This TPP…

The TPP was never going to have an impact on the government legislating to ban foreign individuals from buying houses in New Zealand. Some people have said the proposed change to legislation includes companies, but I haven’t seen any compelling evidence to that effect. And David Parker has been very specific in referring to individuals and the “1%”.

The reason legislation affecting individuals can be passed, is simply because individuals do not have recourse to the ISDS process. That being the case, individuals only have recourse to NZ domestic law.

The ISDS process is a dog. We know that. But even if it’s junked, things go down-hill for New Zealand.

In passing – the “General Equilibrium Models” used to gauge the likely economic effects of the TPP are laughable.  Eg the idea that 3000 redundant workers in Auckland will instantly and miraculously begin work in Hamilton or Invercargill is built into the assumptions such models use.

In short, some very bad and obvious dynamics are unleashed by agreements like the TPP.

In an open market situation, the country with the lowest wages and least expensive compliance regime around such things as food handling, processing and manufacturing, gains an obvious market advantage.

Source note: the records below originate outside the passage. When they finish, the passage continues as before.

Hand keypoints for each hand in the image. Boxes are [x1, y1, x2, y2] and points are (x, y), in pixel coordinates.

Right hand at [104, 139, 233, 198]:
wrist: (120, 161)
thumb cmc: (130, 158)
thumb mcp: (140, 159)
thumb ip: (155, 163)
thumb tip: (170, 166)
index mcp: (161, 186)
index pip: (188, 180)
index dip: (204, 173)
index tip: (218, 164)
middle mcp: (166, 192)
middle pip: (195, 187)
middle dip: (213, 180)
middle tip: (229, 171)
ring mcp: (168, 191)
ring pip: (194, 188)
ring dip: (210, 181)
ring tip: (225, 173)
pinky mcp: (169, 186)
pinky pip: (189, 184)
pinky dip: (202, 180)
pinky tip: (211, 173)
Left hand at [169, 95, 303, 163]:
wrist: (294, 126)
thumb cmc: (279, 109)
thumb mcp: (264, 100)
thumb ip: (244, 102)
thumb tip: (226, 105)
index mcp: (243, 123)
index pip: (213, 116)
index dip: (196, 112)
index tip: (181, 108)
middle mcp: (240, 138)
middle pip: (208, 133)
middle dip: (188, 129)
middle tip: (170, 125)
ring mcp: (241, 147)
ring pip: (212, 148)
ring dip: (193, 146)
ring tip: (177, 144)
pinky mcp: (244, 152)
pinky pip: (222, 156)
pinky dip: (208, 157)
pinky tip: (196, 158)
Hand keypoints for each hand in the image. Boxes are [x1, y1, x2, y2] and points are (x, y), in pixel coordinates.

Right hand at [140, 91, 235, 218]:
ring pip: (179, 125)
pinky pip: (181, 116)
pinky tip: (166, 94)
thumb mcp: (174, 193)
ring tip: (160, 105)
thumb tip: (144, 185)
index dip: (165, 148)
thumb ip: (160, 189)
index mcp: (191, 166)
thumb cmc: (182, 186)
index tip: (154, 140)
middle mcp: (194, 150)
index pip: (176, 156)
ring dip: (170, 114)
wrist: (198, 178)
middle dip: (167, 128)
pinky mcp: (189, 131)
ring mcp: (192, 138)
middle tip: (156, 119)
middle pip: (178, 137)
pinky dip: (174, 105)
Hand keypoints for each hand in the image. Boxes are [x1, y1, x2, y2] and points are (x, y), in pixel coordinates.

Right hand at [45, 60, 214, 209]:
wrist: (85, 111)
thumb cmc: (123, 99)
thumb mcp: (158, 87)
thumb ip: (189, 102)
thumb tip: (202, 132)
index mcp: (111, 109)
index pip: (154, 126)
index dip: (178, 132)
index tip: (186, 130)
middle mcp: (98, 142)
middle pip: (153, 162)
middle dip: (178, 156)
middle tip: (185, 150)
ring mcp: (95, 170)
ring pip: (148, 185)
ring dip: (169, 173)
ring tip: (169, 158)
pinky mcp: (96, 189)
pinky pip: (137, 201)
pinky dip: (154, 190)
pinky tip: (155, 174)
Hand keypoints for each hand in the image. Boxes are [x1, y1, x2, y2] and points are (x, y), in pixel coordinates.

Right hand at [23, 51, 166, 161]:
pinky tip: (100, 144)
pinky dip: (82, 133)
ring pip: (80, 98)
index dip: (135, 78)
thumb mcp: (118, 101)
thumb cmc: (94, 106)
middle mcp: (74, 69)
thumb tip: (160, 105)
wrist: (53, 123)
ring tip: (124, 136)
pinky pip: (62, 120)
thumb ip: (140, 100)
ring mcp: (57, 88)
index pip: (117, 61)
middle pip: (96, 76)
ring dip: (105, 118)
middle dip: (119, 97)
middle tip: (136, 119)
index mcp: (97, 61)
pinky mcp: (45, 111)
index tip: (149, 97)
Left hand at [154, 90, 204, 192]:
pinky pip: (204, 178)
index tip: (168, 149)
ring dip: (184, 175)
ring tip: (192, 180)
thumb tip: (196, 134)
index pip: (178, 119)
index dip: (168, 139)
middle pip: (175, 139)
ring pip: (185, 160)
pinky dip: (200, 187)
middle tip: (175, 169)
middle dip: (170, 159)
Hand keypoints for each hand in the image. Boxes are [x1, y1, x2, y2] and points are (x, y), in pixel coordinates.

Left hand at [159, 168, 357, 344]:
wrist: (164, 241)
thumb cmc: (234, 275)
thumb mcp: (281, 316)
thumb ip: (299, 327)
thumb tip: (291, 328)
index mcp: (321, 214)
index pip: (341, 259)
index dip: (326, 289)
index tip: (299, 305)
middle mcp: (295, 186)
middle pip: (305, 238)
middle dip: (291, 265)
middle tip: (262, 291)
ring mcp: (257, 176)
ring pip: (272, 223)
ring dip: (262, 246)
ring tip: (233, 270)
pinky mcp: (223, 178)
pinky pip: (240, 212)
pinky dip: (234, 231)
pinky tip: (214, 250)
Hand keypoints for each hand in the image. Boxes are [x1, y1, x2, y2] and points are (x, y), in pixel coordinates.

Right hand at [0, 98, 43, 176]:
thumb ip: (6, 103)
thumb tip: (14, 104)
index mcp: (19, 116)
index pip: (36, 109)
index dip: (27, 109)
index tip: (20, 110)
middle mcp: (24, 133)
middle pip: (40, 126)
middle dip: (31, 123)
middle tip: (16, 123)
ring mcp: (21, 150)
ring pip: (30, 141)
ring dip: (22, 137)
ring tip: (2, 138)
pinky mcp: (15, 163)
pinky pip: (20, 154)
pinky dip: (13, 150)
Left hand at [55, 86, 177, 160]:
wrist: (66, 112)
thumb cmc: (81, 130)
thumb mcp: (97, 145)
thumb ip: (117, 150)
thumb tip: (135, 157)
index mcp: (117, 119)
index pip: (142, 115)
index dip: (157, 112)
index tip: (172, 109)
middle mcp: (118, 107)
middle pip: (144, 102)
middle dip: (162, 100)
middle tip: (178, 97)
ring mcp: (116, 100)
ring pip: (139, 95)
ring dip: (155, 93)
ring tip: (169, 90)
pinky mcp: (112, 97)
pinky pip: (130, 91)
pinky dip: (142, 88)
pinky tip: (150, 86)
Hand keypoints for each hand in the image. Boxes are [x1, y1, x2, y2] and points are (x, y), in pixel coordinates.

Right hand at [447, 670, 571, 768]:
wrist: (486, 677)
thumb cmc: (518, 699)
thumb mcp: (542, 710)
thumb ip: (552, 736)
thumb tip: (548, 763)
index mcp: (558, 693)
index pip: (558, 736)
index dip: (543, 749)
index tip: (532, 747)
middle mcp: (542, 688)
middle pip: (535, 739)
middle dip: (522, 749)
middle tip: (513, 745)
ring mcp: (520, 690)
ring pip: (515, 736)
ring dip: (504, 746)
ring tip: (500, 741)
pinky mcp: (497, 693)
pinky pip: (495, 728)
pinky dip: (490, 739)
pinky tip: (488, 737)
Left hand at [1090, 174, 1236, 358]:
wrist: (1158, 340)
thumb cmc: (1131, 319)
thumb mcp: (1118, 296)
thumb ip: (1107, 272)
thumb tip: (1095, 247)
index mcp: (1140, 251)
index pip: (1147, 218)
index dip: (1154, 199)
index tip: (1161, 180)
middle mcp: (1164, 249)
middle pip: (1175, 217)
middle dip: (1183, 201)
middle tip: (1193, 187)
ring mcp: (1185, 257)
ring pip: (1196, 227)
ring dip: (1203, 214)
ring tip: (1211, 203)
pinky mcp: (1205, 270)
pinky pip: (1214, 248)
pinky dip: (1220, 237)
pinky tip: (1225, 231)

A NZ Labour led government might be quite happy to consider more lax regulatory frameworks for domestic industry when faced with the prospect of industrial sectors going “down the tubes”…or happy to juggle, in an attempt to hold up wage rates by allowing industry to off-set wage costs with lower compliance costs.

But for you and me, there’s nothing to be gained bar a host of undesirable consequences in the great “TPP race to the bottom” –  like lower wages and/or less stringent food safety and so on.

So why does NZs political class seem so keen on the idea of signing us up to this nonsense? Well, apart from ideological capture, something that no-one seems to be mentioning is that NZ is the designated suppository  Depository for the TPP – making NZ  a kind of bureaucratic nexus. And it does cross my mind to ask how many public servants and politicians (past and present) might be eyeing up a secure wee number for themselves and turning a willful blind eye to what the TPP will mean for the ordinary people of this country?